Skip any image you find and restate the rest of the data word for word.

========================

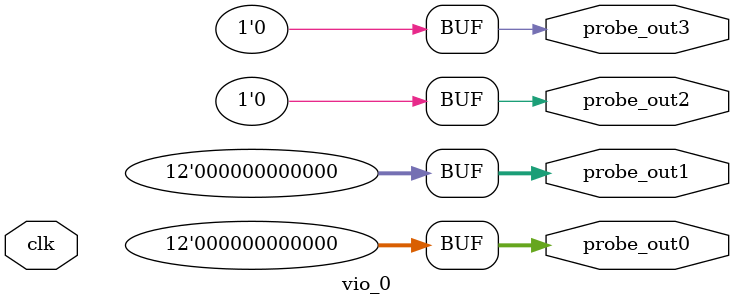
<source format=v>
`timescale 1ns / 1ps
module vio_0 (
clk,

probe_out0,
probe_out1,
probe_out2,
probe_out3
);

input clk;

output reg [11 : 0] probe_out0 = 'h000 ;
output reg [11 : 0] probe_out1 = 'h000 ;
output reg [0 : 0] probe_out2 = 'h0 ;
output reg [0 : 0] probe_out3 = 'h0 ;


endmodule

</source>
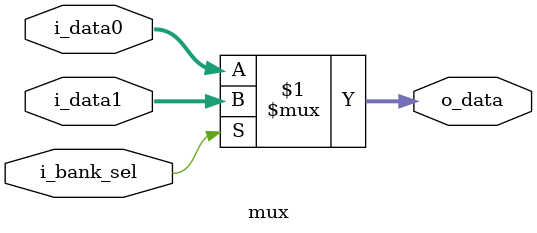
<source format=v>
module mux
#(
    parameter DWIDTH = 32
)
(
    input  [DWIDTH-1:0] i_data0,
    input  [DWIDTH-1:0] i_data1,
    input               i_bank_sel,
    output [DWIDTH-1:0] o_data
);
    assign o_data = (i_bank_sel) ? i_data1 : i_data0;

endmodule
</source>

========================

Reply to the task
<source format=v>
`timescale 1ns / 1ps
module vio_0 (
clk,

probe_out0,
probe_out1,
probe_out2,
probe_out3
);

input clk;

output reg [11 : 0] probe_out0 = 'h000 ;
output reg [11 : 0] probe_out1 = 'h000 ;
output reg [0 : 0] probe_out2 = 'h0 ;
output reg [0 : 0] probe_out3 = 'h0 ;


endmodule

</source>
<source format=v>
module mux
#(
    parameter DWIDTH = 32
)
(
    input  [DWIDTH-1:0] i_data0,
    input  [DWIDTH-1:0] i_data1,
    input               i_bank_sel,
    output [DWIDTH-1:0] o_data
);
    assign o_data = (i_bank_sel) ? i_data1 : i_data0;

endmodule
</source>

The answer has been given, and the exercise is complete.